Статьи из журнала «Искусство кино» - [40]
Общим местом стало утверждать, что каждый новый фильм Рязанова слабее предыдущего. Да, «Ирония судьбы», но разве сравнится Мягков со Смоктуновским — Деточкиным! Да, «Служебный роман», но ведь это не более чем перепев «Иронии»… Да, «Гараж», но какие добрые фильмы были раньше! «Жестокий романс» — что его понесло в прошлый век, снимал бы про современность! И уж на что слабы были «Дуралеи», но «Старые клячи» — это ваще!
Рязанов привычно отшучивается: критика у нас палит только по движущимся мишеням. На самом деле он относится к отрицательным мнениям очень болезненно, как всякий серьезный художник. И если он читает эту статью, на что я от души надеюсь, мне хочется сразу поздравить его с удачей.

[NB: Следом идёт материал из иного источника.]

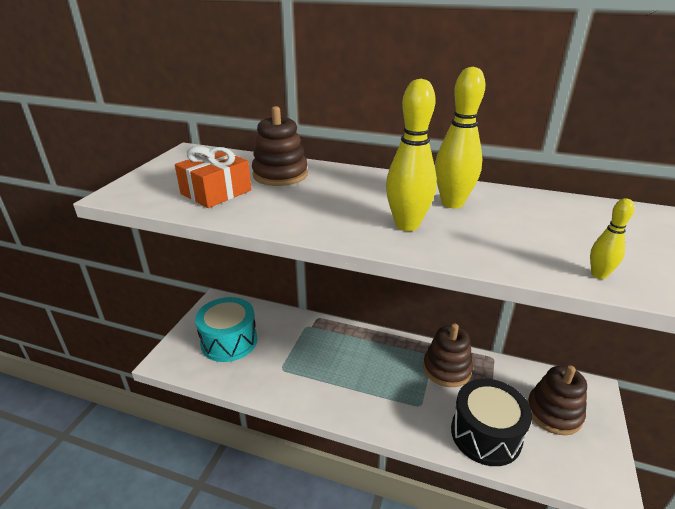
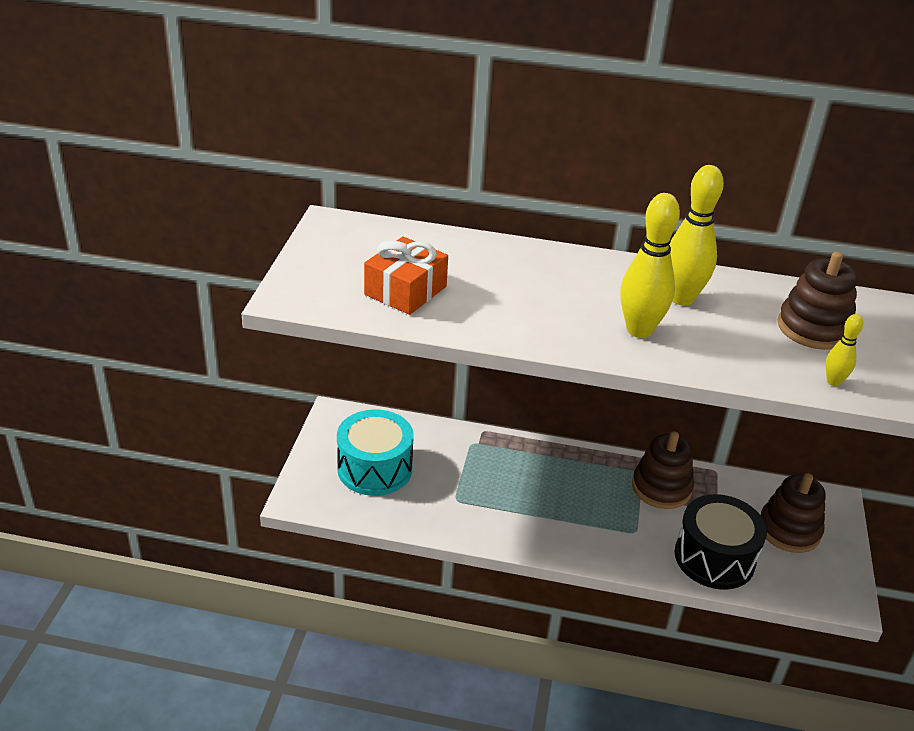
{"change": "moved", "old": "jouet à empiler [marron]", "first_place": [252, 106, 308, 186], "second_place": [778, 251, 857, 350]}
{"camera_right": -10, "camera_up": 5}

«Небеса обетованные» были только эскизом, подступом к нынешней картине, которую он, по собственному признанию, снимал как последнюю. Потому в «Старых клячах» сведены воедино мотивы его лучших работ. Тут и универсальная плавающая машина из «Итальянцев в России» (помните — «Осторожно, рыбку задавишь»?!). И таскание Лии Ахеджаковой за шкирку (хотя, кажется, у Рязанова не было случая, чтобы Ахеджакову кто-нибудь откуда-нибудь не вышвыривал: еще в «Иронии судьбы» Мягков выпроваживает их с Талызиной, здесь, кстати, Талызина тоже мелькнула, она теперь уборщица в офисе). Здесь же и лицемер-ворюга, обвиняющий в суде благородного жулика («Берегись автомобиля»). И множество отсылок к «Старикам-разбойникам». И военачальник Гафт из «Небес обетованных», куда он в свою очередь перекочевал из «Бедного гусара».

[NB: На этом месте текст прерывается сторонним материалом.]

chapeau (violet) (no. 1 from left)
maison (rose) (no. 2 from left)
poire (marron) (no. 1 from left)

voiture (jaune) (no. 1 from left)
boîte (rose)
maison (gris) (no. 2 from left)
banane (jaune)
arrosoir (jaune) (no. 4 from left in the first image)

Тем не менее «Клячи» — принципиально новое кино, уникальный случай: режиссер, никогда не числившийся в эстетах, сумел-таки нащупать небывалый жанр и осуществить прорыв, по которому так тоскует весь современный кинематограф. Мы упорно спрашиваем себя: почему наши режиссеры, пытаясь воспроизвести на экране действительность, постоянно выдают вместо нее газетные и кухонные штампы? Жизни не получается — то ли потому, что они ее не знают, то ли потому, что ее нет. Жизнь — это все-таки движение, вектор, какой-никакой смысл. Когда страна десять лет топчется на месте, не в силах определиться, отказавшись от морали и разрешая себе все больше и больше, наиболее адекватным отражением ее существования становятся какие-нибудь «Менты».
Но Рязанов — случай в нашей режиссуре необычный, своего рода чемпион по превращению слабости в силу, минусов в плюсы. Снимая сентиментальные мелодрамы, он пережимает изо всех сил — и выходят прелестные трагикомедии. В «Клячах» он принципиально отказался от логики, смысла, жизнеподобия — и снял роскошную комедию абсурда, фарс о советском сознании, с которым он всю жизнь имел дело и которое знает как никто другой.
Фильмы Рязанова вообще становятся все плакатнее, все меньше походят на реализм, и это вполне естественно, ибо к гротеску он тяготел с юности. Первый его опыт в этом роде — «Человек ниоткуда» — был совершенно справедливо разруган, поскольку, невзирая на отличные работы С.Юрского и Ю.Яковлева, отличался истинно шестидесятнической, и даже еще пятидесятнической, лобовой прямотой. Однако интенция была заявлена: Рязанову интересен гротеск, обобщение на грани плаката, пережим на грани абсурда. И чем абсурднее реальность, тем бредовее и фантастичнее становится рязановское кино. «Клячи» — уже в чистом виде сон, коллективная греза, экранизированная иллюзия. С первого кадра ясно, что все, о чем рассказывает автор, происходит в некоем условном пространстве.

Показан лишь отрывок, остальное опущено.